Consider for a moment, a cell that is not connected to a circuit, i.e., there is no path for current external to the cell.
The chemical reactions inside the cell remove electrons from the cathode and add electrons to the anode.
Thus, as the chemical reactions proceed, an electric field builds between the anode and cathode due to the differing charge densities.
It turns out that this electric field acts to reduce the rate of the chemical reactions within the cell.
At some point, the electric field is strong enough to effectively stop the chemical reactions within the cell.
The voltage across the terminals of the cell, due to this electric field, is then constant and this is the open-circuit voltage of the cell.
If an external circuit is connected to the cell, electrons flow from the anode through the external circuit and into the cathode, reducing the difference in charge densities which in turn reduces the electric field just enough such that the chemical reactions can once again take place to maintain the electric current through the circuit.
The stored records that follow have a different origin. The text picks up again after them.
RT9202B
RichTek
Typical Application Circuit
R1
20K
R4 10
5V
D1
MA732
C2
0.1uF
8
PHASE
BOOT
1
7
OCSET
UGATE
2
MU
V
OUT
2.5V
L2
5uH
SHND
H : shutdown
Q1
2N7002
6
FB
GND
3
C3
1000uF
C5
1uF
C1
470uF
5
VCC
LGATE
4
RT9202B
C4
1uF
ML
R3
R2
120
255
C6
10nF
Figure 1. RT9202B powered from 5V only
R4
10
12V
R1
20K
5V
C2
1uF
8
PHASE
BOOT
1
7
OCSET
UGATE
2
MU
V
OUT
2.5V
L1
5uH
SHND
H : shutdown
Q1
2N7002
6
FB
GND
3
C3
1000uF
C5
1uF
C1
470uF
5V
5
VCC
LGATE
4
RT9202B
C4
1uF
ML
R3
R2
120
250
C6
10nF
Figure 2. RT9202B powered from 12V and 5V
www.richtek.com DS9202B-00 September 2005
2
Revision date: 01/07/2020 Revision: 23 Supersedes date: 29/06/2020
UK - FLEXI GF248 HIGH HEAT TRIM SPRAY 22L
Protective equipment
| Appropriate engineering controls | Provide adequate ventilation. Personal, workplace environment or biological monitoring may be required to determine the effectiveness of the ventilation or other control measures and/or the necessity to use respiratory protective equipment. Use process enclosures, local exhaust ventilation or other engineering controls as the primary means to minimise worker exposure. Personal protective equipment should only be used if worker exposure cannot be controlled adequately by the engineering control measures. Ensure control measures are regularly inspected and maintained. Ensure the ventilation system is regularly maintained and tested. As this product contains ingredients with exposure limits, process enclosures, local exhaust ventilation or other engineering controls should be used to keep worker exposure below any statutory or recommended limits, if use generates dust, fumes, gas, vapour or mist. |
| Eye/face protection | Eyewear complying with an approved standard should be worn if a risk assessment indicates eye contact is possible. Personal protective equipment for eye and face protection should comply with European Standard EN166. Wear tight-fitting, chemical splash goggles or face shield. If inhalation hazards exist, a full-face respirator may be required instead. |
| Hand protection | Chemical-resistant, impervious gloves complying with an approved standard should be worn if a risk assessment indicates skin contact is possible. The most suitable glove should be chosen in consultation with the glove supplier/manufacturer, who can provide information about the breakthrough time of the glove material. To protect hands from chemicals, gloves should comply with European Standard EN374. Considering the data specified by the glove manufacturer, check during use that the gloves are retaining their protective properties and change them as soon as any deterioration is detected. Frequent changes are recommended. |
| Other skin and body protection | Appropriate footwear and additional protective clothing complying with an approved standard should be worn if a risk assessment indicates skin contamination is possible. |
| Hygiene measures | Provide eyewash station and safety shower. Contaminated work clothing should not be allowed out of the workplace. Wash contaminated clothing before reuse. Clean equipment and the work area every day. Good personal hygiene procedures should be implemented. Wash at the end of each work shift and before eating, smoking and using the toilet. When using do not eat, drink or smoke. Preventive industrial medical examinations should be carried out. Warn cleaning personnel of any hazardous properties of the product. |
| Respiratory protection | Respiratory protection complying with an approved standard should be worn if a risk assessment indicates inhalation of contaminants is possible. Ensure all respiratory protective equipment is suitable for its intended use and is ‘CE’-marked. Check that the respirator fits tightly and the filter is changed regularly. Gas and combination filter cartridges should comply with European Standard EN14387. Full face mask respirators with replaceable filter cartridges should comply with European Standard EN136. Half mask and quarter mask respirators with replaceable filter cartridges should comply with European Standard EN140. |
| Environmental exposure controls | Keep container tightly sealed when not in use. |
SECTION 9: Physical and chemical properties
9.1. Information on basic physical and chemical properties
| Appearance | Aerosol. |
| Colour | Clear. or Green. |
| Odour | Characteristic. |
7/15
The larger the external current, the greater the required rate of chemical reactions and thus, the lower the voltage across the terminals.
As long as the circuit current is significantly less than the maximum current the chemicals reactions can sustain, the voltage across the battery terminals will be close to the open circuit voltage.
As the external current approaches the maximum current, the voltage across the terminals rapidly falls and when the voltage is zero, the cell is supplying maximum current. This current is called the short-circuit current.